A man who shot dead an Indian student at close range will go on trial for murder.
Kiaran Stapleton, 21, admitted the manslaughter of Anuj Bidve, 23, on grounds of diminished responsibility but his plea was not accepted by the Crown Prosecution Service. He denies murder.
The defendant walked up to complete stranger Mr Bidve and gunned him down in Salford, Greater Manchester, in the early hours of Boxing Day last year.
Stapleton, who was wearing a grey jogging top and bottoms, was flanked in the glass-framed dock at Manchester Crown Court by four security guards.
He sat calmly throughout the plea and case management hearing with his hands clasped.
Mr Bidve's parents, Subhash and Yogini, were sat to the right of the dock, out of sight of the defendant. They listened intently as Stapleton gave his pleas and was remanded in custody ahead of the trial on June 25.
Mr Bidve was studying for a micro-electronics postgraduate qualification at Lancaster University after he arrived in the UK in September and was spending Christmas with friends in Manchester.

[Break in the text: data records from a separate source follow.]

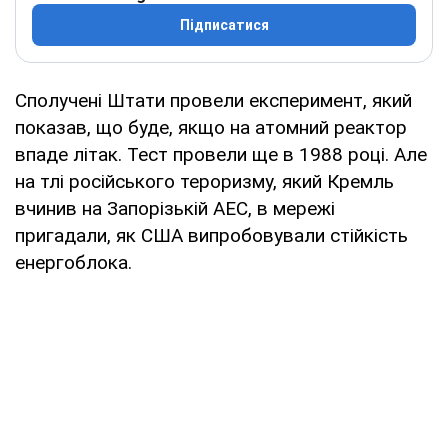
Підписатися
Сполучені Штати провели експеримент, який
показав, що буде, якщо на атомний реактор
впаде літак. Тест провели ще в 1988 році. Але
на тлі російського тероризму, який Кремль
вчинив на Запорізькій АЕС, в мережі
пригадали, як США випробовували стійкість
енергоблока.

Following the hearing, Mr Bidve's family said in a statement: "We have made the journey from India to the United Kingdom because it was very important to us to hear, in person, Kiaran Stapleton's plea. This is the first time we have returned to the UK since Anuj was taken away from us on Boxing Day of last year, and the first time we have come face to face with the man charged with his murder, so clearly this is a very emotional and difficult time for us. We have today heard in person that Kiaran Stapleton admitted killing Anuj.
"We know there is tremendous amount of interest from the media both at home in India and here in the United Kingdom. As there will be a trial later this month, we cannot say anything further at this time and we would ask that the media respect both our privacy and the integrity of the court process. At the conclusion of the case, we will be happy to speak to the media. Thank you."
The trial, estimated to last up to 12 days, will be held at Manchester Crown Court.